╭─ DATASET EXTRACT

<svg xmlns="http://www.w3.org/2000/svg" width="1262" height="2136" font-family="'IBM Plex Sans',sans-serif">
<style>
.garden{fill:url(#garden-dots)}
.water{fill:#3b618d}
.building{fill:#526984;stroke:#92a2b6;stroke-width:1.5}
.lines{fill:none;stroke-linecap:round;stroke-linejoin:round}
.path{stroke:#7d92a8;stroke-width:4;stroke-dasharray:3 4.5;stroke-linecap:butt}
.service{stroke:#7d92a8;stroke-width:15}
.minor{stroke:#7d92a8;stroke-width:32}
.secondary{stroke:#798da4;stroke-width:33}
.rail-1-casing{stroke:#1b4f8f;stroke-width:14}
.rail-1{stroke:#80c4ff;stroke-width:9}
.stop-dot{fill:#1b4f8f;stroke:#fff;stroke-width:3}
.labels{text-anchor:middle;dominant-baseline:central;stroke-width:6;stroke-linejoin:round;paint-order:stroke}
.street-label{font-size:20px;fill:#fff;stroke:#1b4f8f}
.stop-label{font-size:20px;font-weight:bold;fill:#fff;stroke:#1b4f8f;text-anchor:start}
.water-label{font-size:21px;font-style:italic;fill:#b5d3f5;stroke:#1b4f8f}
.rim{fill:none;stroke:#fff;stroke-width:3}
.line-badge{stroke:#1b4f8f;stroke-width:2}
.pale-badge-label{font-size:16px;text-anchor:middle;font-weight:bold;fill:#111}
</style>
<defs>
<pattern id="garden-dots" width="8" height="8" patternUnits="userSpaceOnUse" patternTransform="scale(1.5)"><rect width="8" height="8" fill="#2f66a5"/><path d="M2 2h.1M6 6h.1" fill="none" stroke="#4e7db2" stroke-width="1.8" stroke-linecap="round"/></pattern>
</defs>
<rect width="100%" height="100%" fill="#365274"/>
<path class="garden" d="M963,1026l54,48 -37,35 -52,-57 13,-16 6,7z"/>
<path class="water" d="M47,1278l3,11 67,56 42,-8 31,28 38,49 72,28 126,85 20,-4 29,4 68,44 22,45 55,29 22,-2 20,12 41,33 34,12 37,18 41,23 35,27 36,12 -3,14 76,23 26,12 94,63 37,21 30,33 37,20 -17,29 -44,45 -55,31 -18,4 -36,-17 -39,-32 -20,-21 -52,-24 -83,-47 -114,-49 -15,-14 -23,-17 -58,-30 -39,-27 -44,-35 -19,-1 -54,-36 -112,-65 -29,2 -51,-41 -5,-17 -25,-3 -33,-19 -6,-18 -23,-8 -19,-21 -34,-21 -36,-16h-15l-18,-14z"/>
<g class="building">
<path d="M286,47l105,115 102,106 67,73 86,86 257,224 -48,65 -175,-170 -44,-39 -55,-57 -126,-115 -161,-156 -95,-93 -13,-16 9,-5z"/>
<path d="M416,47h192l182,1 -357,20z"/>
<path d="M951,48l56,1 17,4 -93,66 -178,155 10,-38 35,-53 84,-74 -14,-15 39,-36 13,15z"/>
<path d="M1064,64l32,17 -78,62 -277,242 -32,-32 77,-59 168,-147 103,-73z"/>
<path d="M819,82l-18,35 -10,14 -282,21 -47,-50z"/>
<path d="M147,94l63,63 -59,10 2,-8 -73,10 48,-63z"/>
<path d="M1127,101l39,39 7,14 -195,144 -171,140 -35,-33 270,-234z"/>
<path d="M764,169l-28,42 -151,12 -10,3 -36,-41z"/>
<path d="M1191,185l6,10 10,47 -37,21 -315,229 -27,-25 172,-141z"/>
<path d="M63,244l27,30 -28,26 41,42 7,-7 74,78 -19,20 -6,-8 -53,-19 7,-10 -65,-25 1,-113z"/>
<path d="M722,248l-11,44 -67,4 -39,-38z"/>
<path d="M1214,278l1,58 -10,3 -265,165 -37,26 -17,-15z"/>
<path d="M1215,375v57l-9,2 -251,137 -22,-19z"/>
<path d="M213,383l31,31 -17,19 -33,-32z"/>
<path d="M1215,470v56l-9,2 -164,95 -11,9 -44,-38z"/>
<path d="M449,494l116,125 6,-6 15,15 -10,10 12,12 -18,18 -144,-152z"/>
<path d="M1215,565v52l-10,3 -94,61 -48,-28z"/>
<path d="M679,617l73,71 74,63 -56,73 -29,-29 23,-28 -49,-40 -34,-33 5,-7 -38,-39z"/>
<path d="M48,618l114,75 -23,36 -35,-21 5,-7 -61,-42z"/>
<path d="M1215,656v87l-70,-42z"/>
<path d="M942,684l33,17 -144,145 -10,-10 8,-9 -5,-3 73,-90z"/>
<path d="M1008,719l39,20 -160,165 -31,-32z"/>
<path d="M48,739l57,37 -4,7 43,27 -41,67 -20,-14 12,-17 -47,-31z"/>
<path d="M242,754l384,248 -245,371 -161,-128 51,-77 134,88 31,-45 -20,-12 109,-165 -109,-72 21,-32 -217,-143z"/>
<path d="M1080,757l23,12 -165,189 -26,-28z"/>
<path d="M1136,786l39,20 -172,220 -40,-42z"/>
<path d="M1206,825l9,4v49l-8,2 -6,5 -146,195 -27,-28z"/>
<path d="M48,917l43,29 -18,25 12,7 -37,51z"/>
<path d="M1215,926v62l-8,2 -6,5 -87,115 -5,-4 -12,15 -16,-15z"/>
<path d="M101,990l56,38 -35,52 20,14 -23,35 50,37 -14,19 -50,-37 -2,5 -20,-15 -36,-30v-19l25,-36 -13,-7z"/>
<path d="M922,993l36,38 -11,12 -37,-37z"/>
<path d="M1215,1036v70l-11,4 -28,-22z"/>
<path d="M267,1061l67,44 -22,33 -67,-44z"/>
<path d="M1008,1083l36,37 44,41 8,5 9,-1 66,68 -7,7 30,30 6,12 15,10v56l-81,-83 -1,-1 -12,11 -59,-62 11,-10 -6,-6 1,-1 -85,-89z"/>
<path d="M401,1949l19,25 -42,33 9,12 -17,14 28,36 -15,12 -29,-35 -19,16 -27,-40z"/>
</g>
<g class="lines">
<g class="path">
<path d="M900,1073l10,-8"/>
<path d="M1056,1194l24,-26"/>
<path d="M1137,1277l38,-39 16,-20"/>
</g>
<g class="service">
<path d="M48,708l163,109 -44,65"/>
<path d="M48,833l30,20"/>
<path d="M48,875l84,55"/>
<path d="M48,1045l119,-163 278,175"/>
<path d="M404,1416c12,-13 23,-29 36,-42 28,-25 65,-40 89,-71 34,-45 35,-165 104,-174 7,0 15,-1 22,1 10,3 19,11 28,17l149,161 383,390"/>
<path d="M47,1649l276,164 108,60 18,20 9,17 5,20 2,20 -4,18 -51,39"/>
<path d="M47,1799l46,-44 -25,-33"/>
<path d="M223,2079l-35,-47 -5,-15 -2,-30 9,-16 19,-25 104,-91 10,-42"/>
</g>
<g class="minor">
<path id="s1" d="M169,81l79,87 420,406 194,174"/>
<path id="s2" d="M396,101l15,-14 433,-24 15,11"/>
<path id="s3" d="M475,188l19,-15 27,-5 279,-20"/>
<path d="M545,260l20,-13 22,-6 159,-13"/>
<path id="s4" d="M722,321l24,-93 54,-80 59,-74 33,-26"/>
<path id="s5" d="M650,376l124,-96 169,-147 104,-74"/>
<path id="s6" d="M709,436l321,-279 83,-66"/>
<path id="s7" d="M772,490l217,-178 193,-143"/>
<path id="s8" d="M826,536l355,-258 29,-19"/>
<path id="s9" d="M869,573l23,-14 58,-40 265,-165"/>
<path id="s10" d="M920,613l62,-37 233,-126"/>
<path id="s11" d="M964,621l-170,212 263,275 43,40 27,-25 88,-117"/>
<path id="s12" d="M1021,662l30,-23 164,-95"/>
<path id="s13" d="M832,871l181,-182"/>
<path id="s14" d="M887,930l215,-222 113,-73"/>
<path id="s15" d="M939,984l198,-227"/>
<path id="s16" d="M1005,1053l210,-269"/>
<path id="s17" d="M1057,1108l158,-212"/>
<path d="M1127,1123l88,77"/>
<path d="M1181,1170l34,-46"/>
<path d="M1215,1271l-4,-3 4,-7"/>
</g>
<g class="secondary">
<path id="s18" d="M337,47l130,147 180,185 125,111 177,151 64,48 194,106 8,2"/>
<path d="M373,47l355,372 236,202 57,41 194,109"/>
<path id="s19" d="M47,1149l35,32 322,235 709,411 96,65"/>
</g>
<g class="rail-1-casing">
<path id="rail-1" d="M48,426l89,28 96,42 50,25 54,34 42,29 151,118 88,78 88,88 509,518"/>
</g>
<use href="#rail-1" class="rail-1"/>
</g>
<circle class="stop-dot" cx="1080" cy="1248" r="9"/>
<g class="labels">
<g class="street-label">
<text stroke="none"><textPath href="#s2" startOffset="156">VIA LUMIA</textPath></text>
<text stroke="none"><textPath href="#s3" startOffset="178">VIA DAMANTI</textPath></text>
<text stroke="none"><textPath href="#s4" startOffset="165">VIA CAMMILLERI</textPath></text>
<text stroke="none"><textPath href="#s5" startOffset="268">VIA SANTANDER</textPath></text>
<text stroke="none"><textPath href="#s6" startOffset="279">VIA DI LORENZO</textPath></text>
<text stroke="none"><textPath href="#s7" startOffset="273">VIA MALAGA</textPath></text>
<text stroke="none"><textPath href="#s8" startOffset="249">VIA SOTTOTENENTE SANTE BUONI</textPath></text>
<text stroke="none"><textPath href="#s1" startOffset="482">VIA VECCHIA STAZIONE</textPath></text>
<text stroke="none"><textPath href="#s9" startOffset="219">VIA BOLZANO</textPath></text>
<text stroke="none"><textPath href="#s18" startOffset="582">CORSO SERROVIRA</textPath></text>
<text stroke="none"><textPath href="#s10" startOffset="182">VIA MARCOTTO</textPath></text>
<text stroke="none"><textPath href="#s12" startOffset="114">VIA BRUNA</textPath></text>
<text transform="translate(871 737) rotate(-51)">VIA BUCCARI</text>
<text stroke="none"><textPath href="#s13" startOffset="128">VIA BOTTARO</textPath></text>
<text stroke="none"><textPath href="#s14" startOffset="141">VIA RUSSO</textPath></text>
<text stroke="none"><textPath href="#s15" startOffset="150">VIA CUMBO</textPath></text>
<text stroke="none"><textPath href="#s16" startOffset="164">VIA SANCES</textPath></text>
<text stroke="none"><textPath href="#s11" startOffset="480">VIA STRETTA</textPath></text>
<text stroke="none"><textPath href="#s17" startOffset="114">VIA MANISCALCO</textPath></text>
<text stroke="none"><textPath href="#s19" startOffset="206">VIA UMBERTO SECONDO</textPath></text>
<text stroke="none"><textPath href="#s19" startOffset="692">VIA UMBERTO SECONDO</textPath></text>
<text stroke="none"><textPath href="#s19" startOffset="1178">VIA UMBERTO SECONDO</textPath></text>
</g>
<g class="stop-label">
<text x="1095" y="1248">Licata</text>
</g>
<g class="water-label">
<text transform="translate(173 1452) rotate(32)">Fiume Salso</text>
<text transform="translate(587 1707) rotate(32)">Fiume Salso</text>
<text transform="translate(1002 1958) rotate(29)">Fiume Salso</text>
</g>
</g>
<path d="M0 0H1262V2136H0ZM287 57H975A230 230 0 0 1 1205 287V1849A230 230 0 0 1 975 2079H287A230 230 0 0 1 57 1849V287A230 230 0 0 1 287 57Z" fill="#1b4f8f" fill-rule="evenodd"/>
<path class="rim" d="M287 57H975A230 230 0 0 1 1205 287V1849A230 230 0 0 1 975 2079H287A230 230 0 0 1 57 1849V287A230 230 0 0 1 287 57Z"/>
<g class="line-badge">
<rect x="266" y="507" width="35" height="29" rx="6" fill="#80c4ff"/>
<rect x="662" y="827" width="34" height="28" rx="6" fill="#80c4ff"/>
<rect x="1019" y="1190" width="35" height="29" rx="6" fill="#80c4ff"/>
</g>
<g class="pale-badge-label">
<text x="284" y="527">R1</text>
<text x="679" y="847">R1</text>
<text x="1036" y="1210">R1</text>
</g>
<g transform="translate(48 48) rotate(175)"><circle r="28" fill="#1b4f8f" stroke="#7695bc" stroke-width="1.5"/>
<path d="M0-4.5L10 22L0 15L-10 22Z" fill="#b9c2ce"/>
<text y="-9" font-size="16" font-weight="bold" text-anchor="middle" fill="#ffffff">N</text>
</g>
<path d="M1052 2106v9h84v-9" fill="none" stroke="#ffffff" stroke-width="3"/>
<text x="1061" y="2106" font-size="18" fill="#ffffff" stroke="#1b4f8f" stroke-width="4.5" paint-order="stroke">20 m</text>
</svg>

╰─

◆ TASK DIRECTIONS ◆
When a line in the listing above holds "lines", include it in the tally; report only the tally.

◆ WRITTEN REPLY ◆
2